Le juge a également demandé si Bahati de Zumbe, un infirmier, ou tout autre infirmier ou le personnel médical, appartenait à un groupe d’auto-défense. Ngudjolo a répondu qu’à Zumbe, Bahati de Zumbe n’était pas un membre du groupe d’auto-défense. Il a dit que pour les autres agents de santé, il aurait été difficile d’être membre du groupe d’auto-défense, car il y avait tellement d’activités médicales en cours.

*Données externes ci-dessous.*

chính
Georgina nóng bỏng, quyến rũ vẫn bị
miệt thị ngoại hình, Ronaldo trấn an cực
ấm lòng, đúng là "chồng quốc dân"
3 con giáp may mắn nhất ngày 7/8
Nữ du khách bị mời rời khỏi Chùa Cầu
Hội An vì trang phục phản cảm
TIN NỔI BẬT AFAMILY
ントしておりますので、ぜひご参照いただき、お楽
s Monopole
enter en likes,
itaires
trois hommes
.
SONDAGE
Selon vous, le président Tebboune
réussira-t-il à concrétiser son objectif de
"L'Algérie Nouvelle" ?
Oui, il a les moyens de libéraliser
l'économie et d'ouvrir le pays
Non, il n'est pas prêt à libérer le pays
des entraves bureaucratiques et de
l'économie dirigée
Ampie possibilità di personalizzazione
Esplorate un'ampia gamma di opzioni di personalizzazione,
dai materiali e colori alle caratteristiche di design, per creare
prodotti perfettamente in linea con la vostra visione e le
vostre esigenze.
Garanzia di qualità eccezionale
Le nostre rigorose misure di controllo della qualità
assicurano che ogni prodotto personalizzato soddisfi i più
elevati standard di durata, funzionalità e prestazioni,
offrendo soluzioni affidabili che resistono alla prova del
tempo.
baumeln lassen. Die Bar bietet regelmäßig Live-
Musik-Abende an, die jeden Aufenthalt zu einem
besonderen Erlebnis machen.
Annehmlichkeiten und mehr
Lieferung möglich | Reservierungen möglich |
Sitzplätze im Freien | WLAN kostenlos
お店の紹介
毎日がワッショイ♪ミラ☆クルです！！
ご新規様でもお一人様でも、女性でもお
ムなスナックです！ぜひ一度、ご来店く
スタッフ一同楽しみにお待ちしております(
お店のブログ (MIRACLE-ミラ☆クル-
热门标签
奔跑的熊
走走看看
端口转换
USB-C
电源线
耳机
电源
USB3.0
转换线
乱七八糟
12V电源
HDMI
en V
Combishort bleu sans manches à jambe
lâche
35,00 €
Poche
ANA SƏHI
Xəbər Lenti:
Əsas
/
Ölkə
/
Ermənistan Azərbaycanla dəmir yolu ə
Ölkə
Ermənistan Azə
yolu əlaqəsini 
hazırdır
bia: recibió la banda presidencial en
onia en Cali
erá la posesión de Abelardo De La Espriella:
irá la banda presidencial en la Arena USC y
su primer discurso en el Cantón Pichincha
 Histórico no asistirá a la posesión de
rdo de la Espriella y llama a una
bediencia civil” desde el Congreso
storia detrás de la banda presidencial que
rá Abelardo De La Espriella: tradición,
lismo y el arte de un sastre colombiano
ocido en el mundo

Ngudjolo a reconnu avoir formé certains membres des groupes d’auto-défense pour fournir un traitement médical de base en cas de blessures lors des combats.

Le juge président a interrogé Ngudjolo sur le rôle exact de l’Ouganda dans la planification de l’attaque de Bogoro. Ngudjolo a indiqué qu’il avait appris que les présidents ougandais et congolais se sont rencontrés et ont conclu un accord pour rétablir la paix en Ituri. C’est pourquoi les ougandais ont été impliqués dans l’attaque de Bogoro, a soutenu Ngudjolo.

« S’il n’y avait pas eu d’accord entre les deux parties, le gouvernement de Kinshasa ne serait pas venu à Bogoro et ne se serait pas impliqué dans la bataille », car à cette époque de l’UPC et l’UPDF ne s’entendaient plus, a-t-il ajouté.

Ngudjolo a également fourni des précisions exactes sur le contenu de sa formation de garde civil. Il a été formé en tant que policier, dans l’utilisation des armes légères (y compris l’AK-47), des bombes lacrymogènes, et dans les règlements militaires. C’était une formation standard de policier, a-t-il dit.

Les juges ont également interrogé Ngudjolo sur sa nomination dans le FNI / FRPI. En particulier, le juge a demandé à Ngudjolo pourquoi, selon lui, Njabu, le président du FNI, l’a nommé chef d’état-major chargé des opérations, et non de l’administration, s’il avait été un professionnel de la santé. Ngudjolo a expliqué qu’en raison de sa formation de garde civil, il connaissait les structures militaires et pouvait ainsi aider Njabu.